Since not labeling the data didn't really work out, we will see if we can just reduce the amount of data, so that we don't need to spend so much time labeling.


For this I'm going to use the very powerful and easy-to-use XGBoost classifier. I will train it with different amounts of data to find out how the amount of training data affects the performance.


At the same time I will assuring that the classifier gets enough time to learn as much as it can with the data in each turn: I will let the classifier run until it didn't improve for 100 epochs.

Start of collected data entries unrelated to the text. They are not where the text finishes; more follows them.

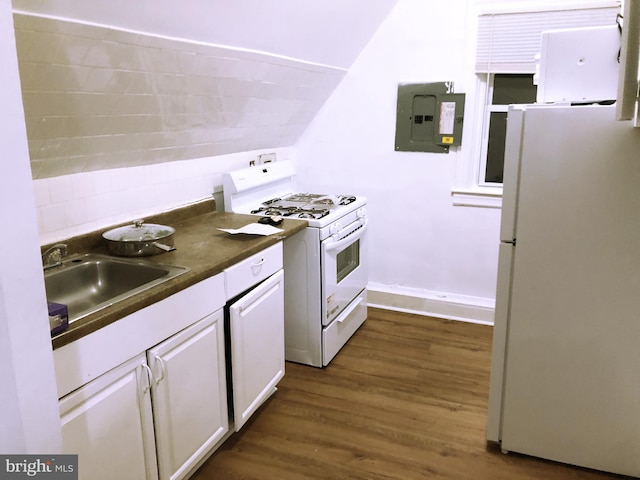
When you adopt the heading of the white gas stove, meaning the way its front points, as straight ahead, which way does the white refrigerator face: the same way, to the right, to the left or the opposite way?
the opposite way

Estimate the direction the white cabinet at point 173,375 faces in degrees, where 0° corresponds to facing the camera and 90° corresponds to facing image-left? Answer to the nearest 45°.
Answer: approximately 315°

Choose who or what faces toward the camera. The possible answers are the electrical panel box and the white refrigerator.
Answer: the electrical panel box

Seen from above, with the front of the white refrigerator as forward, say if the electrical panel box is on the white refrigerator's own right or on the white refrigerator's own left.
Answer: on the white refrigerator's own right

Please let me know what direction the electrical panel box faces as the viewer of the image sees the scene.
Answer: facing the viewer

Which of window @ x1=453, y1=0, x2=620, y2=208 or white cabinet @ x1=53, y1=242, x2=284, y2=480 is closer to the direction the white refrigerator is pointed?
the white cabinet

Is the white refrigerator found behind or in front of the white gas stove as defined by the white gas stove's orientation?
in front

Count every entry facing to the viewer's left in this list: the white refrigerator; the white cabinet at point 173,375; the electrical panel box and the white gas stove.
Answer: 1

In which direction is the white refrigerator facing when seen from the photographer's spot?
facing to the left of the viewer

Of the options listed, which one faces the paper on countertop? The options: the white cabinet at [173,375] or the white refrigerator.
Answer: the white refrigerator

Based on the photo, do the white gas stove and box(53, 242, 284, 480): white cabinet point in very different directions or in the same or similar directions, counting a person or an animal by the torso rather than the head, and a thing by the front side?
same or similar directions

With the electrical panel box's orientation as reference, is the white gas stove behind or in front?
in front

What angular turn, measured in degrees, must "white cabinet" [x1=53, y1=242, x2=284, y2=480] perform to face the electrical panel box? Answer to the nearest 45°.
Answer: approximately 90° to its left

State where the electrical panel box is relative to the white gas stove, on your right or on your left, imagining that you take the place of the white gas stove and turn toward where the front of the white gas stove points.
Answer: on your left

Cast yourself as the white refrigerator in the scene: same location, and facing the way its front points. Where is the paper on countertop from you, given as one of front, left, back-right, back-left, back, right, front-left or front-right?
front

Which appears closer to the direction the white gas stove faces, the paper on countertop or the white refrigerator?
the white refrigerator

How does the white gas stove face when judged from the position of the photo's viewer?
facing the viewer and to the right of the viewer

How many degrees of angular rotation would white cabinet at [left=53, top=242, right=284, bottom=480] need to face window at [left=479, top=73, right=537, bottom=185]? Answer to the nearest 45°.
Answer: approximately 90° to its left
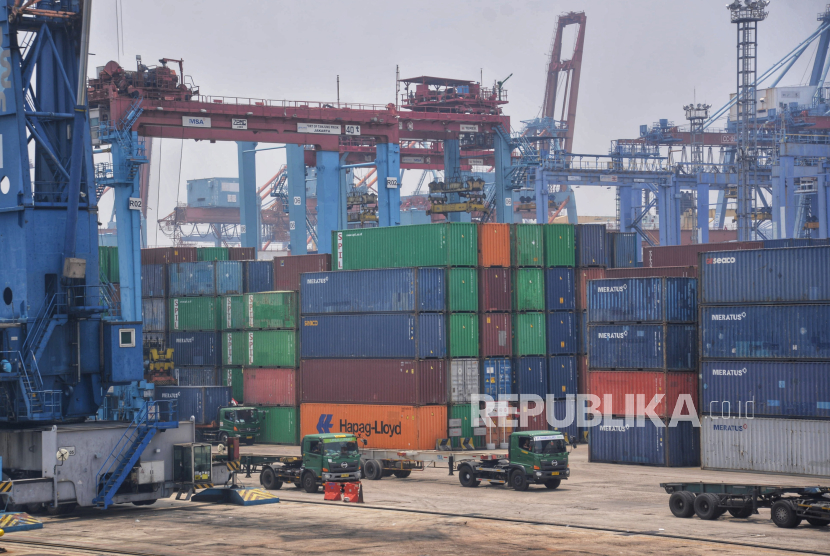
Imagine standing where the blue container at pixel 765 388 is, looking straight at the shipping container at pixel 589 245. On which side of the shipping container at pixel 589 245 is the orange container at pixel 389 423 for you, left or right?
left

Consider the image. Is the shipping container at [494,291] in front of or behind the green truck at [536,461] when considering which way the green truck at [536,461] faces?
behind

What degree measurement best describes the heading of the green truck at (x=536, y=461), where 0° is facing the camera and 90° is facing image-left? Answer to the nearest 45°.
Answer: approximately 315°

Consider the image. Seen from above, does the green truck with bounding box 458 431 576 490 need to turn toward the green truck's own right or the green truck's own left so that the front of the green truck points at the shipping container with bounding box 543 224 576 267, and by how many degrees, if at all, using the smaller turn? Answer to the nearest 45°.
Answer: approximately 135° to the green truck's own left

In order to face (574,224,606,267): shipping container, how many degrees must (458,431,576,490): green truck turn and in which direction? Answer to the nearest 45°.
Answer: approximately 135° to its left

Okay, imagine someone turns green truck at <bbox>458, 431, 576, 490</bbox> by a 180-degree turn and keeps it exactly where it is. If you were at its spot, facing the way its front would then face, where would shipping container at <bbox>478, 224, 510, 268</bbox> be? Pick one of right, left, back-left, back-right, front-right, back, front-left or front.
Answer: front-right

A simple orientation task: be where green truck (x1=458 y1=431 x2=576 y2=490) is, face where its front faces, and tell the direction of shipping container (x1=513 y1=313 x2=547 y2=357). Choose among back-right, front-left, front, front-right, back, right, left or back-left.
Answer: back-left

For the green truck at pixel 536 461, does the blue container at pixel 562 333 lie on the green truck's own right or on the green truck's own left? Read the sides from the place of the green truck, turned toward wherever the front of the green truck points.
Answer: on the green truck's own left

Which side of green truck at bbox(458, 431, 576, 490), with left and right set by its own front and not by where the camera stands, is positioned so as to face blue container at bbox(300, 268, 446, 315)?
back

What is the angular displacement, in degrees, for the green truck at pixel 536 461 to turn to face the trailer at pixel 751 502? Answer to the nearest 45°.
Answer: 0° — it already faces it

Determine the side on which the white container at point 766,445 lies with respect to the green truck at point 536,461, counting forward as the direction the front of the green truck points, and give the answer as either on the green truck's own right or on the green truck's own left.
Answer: on the green truck's own left

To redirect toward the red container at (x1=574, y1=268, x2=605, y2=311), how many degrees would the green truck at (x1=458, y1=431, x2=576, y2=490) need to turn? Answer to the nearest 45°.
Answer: approximately 135° to its left

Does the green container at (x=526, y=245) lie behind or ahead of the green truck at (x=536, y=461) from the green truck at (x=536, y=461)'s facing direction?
behind

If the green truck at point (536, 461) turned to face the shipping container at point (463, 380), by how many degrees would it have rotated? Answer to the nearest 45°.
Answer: approximately 135° to its left

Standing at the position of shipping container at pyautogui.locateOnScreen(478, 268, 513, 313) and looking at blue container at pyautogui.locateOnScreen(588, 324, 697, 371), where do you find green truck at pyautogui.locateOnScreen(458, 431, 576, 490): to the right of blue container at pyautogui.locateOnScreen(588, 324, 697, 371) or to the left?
right

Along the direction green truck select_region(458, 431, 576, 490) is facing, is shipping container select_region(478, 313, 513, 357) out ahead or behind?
behind
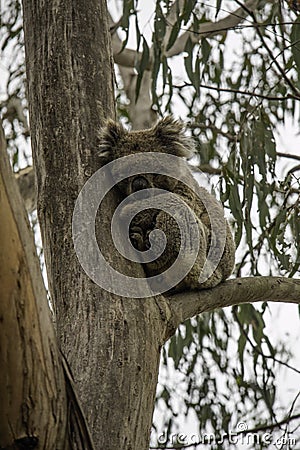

If you like, have a look at the code, or skip it to check out the results.

import os
import xgboost as xgb
seed = 42
np.random.seed(seed=seed)
def generate_path():
    path = 'results/'
    tries = list(filter(lambda folder : 'try' in folder, os.listdir(path)))
    next_try = max([int(t[3:]) for t in tries]) + 1
    path += f'try{str(next_try)}'
    os.mkdir(path)
    return path
def training(number_of_training_samples=len(X_train)):
    training_data = xgb.DMatrix(data=X_train[:number_of_training_samples], 
                                label=y_train[:number_of_training_samples])
    validation_data = xgb.DMatrix(data=X_val,
                                 label=y_val)
    parameters = [("eta", 0.08), 
                  ("max_depth", 10), 
                  ("subsample", 0.8), 
                  ("colsample_bytree", 0.8), 
                  ("objective", "multi:softmax"), 
                  ("eval_metric", "merror"), 
                  ("alpha", 8),
                  ("lambda", 2),
                  ("num_class", 10)]
    num_boost_round = 10000
    early_stopping_rounds = 100
    evals = [(training_data, 'train'), (validation_data, 'validation')]
    boost = xgb.train(params=parameters, 
                    dtrain=training_data, 
                    num_boost_round=num_boost_round, 
                    evals=evals,
                    early_stopping_rounds=early_stopping_rounds, 
                    verbose_eval=False)
    y_pred = boost.predict(validation_data)
    score = sum([prediction == label for prediction, label in zip(y_pred, y_val)]) / len(y_val)
    number_of_iterations = boost.best_iteration
    return score, number_of_iterations
def evaluate(numbers_of_samples: list) -> pd.DataFrame:
    path = generate_path()
    categories = ['Number of labeled samples', 
                  'Number of iterations', 
                  'Accuracy']
    results = pd.DataFrame([], columns=categories)
    for samples in tqdm_notebook(numbers_of_samples):
        print(f'Number of samples: {samples}')
        np.random.seed(seed=seed)
        accuracy, number_of_iterations = training(number_of_training_samples=samples)
        results_of_this_run = pd.Series([samples, number_of_iterations, accuracy], index=categories)
        results = results.append(results_of_this_run, ignore_index=True)
    results.to_csv(f'{path}/results.csv')   
    return results
number_of_samples = [60000,50000,30000,10000,6000,1000,600,100]
results = evaluate(number_of_samples)

This is what we get:

Number of labeled samples

Number of iterations

Accuracy

60,000

343

0.9734

50,000

450

0.9724

30,000

469

0.9656

10,000

309

0.9449

6,000

247

0.9287

1,000

197

0.8400

600

392

0.8080

100

323

0.3488


As we can see, getting good results over 80% can already be achieved with less than 1% of the maximal amount of training images and over 90% with just 10%. Still, the more images, the higher the obtained accuracy.

Conclusion

We showed that you can sometimes emulate supervised learning with unsupervised and just rely on unlabeled data. However, the results were much worse than with labeled data.


When it comes to the amount of training data we have seen that for classifying handwritten digits you don't need 60,000 images. Above a certain sample size there are probably better things to do with your time than labeling, e.g. hyperparameter tuning. But having more data is always good and the number of images you need heavily relies on the problem.